Collected data:
BEGIN

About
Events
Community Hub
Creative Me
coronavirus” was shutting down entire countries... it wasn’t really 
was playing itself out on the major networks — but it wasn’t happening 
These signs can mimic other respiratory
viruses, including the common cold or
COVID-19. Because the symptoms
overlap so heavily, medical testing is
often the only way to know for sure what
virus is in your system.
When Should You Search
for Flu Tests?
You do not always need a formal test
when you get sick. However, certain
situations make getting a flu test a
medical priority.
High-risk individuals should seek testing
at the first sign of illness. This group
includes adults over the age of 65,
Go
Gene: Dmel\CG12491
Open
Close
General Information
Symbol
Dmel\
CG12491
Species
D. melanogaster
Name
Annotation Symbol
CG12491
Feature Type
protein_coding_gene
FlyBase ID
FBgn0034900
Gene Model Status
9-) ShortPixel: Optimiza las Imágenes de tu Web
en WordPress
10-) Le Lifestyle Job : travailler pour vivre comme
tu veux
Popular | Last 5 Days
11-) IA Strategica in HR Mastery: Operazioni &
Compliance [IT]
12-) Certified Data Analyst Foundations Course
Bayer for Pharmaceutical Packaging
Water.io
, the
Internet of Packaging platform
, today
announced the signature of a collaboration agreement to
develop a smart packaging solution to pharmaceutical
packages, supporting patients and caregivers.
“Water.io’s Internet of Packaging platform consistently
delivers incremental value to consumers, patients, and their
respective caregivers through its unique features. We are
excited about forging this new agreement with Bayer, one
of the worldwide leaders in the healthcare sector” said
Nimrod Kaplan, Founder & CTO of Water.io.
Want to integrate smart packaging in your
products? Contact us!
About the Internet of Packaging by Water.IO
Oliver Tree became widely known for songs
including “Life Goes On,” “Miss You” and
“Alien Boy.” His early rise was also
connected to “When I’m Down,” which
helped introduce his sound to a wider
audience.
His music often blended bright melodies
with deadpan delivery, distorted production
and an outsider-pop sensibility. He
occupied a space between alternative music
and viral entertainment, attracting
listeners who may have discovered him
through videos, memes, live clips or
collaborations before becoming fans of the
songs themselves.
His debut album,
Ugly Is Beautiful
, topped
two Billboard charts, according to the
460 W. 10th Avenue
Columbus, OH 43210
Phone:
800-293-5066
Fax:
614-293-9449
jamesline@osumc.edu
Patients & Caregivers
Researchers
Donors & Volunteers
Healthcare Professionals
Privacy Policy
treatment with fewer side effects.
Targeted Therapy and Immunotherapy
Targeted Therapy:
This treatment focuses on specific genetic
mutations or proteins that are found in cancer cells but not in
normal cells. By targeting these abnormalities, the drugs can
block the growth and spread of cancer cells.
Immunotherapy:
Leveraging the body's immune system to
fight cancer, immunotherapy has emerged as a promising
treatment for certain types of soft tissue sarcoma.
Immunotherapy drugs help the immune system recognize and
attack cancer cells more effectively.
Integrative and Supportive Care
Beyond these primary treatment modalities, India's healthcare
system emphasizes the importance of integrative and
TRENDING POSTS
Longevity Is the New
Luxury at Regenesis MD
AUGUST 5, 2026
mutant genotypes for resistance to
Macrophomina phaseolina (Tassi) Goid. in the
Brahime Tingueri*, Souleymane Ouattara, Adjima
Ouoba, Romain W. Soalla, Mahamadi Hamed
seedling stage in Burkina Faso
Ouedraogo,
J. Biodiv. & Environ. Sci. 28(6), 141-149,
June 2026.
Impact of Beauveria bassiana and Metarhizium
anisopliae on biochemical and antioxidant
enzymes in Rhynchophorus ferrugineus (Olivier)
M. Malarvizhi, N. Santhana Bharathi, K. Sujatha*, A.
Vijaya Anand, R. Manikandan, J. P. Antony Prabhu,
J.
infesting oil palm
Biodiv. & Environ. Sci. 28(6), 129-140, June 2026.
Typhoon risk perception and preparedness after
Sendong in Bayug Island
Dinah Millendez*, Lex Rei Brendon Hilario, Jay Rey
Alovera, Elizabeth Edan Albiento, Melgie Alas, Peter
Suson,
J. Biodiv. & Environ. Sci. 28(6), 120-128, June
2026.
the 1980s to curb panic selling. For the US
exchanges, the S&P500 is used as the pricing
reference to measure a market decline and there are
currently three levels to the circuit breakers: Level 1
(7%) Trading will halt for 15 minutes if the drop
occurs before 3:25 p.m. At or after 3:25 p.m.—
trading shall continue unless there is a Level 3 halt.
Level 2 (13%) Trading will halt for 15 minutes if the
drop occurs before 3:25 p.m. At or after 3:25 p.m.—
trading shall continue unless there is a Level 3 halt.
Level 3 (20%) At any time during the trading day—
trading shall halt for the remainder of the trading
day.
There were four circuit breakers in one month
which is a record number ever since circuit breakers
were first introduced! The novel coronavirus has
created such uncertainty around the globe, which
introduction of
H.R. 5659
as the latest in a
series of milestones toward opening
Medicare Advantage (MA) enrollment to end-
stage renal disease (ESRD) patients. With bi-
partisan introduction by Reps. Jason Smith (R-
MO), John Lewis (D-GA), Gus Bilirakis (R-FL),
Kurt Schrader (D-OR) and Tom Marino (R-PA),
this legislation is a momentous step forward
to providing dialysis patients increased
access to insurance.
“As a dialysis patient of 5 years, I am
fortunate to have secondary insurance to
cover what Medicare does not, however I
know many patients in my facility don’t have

END

REQUIRED WORK: For each line of the entries that holds the word "insurance", pull that line out.

EXERCISE ANSWER:
access to insurance.
fortunate to have secondary insurance to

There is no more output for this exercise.